# Quick question regarding former FA (now Ulster Bank) tracker.



## finny (6 Feb 2016)

Hello. I'm hoping to tap into the brains trust and get some input regarding my tracker.

I bought a "buy-to-let" apartment in Dublin in 2008- interest free for first 5 years.

Repayments are now 2000 per month. With all the extra costs (management company fees, property tax, repairs, income tax etc) I'm funding approx 800 euro per month after rental income. I'm an accidental landlord and really want to exit the situation.

I'd like to port the tracker mortgage under UB's current tracker mover product to a residential home for my family as there's no way we could live long term in the buy to let (we're currently living abroad but will relocate back to Ireland this year).

My two questions are:

1. Does anyone have any idea how long this tracker mover product will remain available?

2. Does anyone know whether the tracker mover product is available for a "buy-to-let" to "principal private residence" purchase? As it stands, and with the current rental market we would be financially better off to move the tracker as opposed to renting a family home and funding the shortfall for mortgage repayments.

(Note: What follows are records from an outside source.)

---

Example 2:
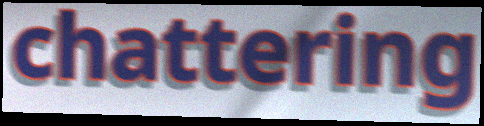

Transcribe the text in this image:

chattering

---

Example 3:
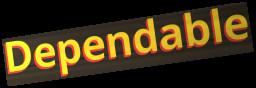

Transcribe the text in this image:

Dependable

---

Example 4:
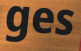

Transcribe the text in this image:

ges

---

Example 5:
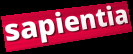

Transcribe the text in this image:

sapientia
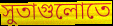
সুতাগুলোতে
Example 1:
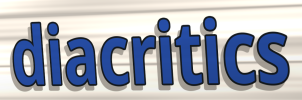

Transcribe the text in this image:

diacritics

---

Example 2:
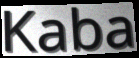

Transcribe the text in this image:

Kaba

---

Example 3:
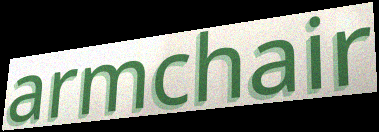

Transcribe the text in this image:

armchair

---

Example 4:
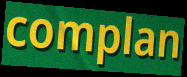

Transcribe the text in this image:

complan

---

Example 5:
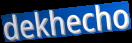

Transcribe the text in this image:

dekhecho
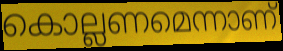
കൊല്ലണമെന്നാണ്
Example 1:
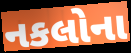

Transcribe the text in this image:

નકલોના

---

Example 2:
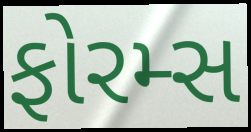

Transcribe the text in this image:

ફોરમ્સ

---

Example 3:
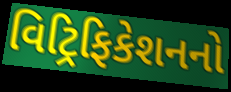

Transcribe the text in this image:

વિટ્રિફિકેશનનો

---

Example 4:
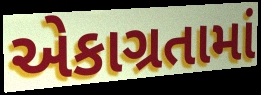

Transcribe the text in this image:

એકાગ્રતામાં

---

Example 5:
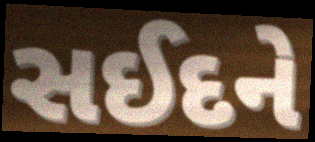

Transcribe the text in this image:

સઈદને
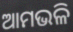
ଆମଭଳି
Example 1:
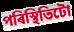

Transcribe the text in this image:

পৰিস্থিতিটো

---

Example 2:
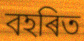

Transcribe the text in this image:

বহৰিত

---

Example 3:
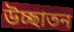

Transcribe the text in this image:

উচ্ছাতন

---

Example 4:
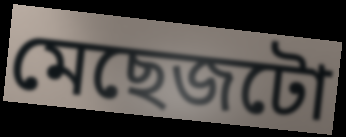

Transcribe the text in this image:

মেছেজটো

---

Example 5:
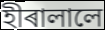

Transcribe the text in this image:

হীৰালালে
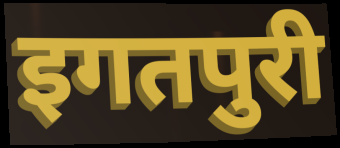
इगतपुरी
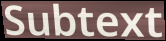
Subtext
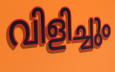
വിളിച്ചും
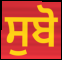
ਸੁਬੋ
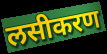
लसीकरण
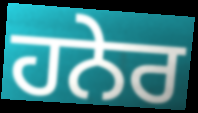
ਹਨੇਰ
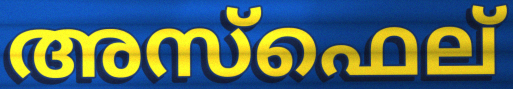
അസ്ഫെല്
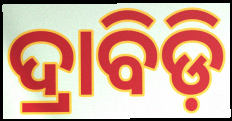
ଦ୍ରାବିଡ଼ି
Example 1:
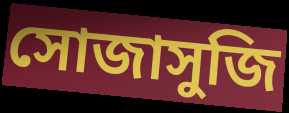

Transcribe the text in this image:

সোজাসুজি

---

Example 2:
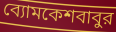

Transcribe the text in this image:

ব্যোমকেশবাবুর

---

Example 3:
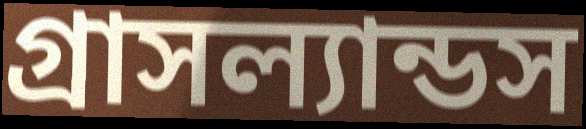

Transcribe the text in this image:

গ্রাসল্যান্ডস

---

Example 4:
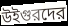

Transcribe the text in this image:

উইগুরদের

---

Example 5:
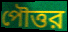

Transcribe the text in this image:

পৌত্তর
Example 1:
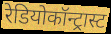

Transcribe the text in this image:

रेडियोकॉन्ट्रास्ट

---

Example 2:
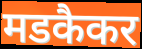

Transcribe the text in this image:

मडकैकर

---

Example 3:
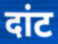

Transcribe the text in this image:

दांट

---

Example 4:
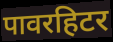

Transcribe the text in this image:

पावरहिटर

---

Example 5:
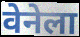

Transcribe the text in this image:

वेनेला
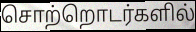
சொற்றொடர்களில்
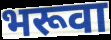
भरूवा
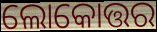
ଲୋକୋତ୍ତର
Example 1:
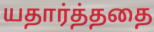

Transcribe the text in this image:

யதார்த்ததை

I will contact UB soon but just wondering whether anyone here has any experience in this regard.

Thanks!


----------



## corktim (6 Mar 2016)

You can't move a tracker from a BTL to a home loan.


----------



## cremeegg (6 Mar 2016)

Ulster Bank bought First Active and they are completely at sea dealing with some of the more unusual FA products. 

Their staff are clueless and unbelievably arrogant. It is entirely possible that they won't realise its a buy to let. 

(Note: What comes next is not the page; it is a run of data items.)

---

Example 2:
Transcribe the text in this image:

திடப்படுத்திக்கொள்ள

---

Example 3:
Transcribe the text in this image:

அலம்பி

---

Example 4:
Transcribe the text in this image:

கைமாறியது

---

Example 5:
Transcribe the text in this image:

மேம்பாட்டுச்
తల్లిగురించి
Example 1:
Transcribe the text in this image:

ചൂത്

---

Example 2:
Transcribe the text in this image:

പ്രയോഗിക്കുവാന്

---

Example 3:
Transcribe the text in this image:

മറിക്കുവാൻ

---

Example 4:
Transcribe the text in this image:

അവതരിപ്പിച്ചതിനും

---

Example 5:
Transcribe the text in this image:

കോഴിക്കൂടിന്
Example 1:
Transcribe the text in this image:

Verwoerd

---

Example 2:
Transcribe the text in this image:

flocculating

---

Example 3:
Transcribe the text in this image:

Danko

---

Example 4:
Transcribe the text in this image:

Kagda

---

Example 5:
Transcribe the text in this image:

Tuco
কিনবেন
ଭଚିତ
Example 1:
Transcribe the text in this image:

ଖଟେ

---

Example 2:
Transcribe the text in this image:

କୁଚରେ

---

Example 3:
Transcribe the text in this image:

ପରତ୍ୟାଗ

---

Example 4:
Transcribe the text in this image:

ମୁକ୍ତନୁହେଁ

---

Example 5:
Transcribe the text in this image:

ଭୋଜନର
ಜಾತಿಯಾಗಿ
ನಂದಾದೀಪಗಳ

Their IT system does not hold detailed records of the FA loans and they won't or can't look at the original documentation. I say all this from extensive first hand experience.

So my advice is ask, you never know.


----------



## Monbretia (6 Mar 2016)

Was it bought as a BTL or did you live in it originally?   The fact that it was interest only for first 5 yrs would make it seem it was an actual BTL mortgage.   You could just take a chance and ask but the FA BTLs were designated on the system as BTLs and in 2008 UB already owned FA so the lending was being done in the same place in Head Office and on the same systems.

If it was a much older loan there would be a better chance of UB not having a clue what it was one way or the other.

Can you move back into it for a while when you move home, would that get it reclassified to a home loan and eligible for moving?

cremeegg - they could look at the original files if they wanted, they were all boxed up and sent to Iron Mountain, now whether they would understand what they saw or not is another question


----------



## corktim (6 Mar 2016)

I'd be very surprised if they didn't go through every shred of paper before allowing you to keep a tracker. All they need to check is the original letter of offer which wil show it was a BTL.

All they can say is no.


----------



## finny (7 Mar 2016)

The loan offer document clearly states "buy to let". I'd like to ask but unfortunately I need to go into a branch to discuss. I am in Australia still. The call back option isn't for people outside Ireland. I was on the phone to them recently trying to get through to a "mortgage specialist" and failed. 

We could move in for 6 months or so but I'm not sure they'd reclassify it. I did live in it and the only reason I don't now is because I'm here in Aus and we've outgrown.


----------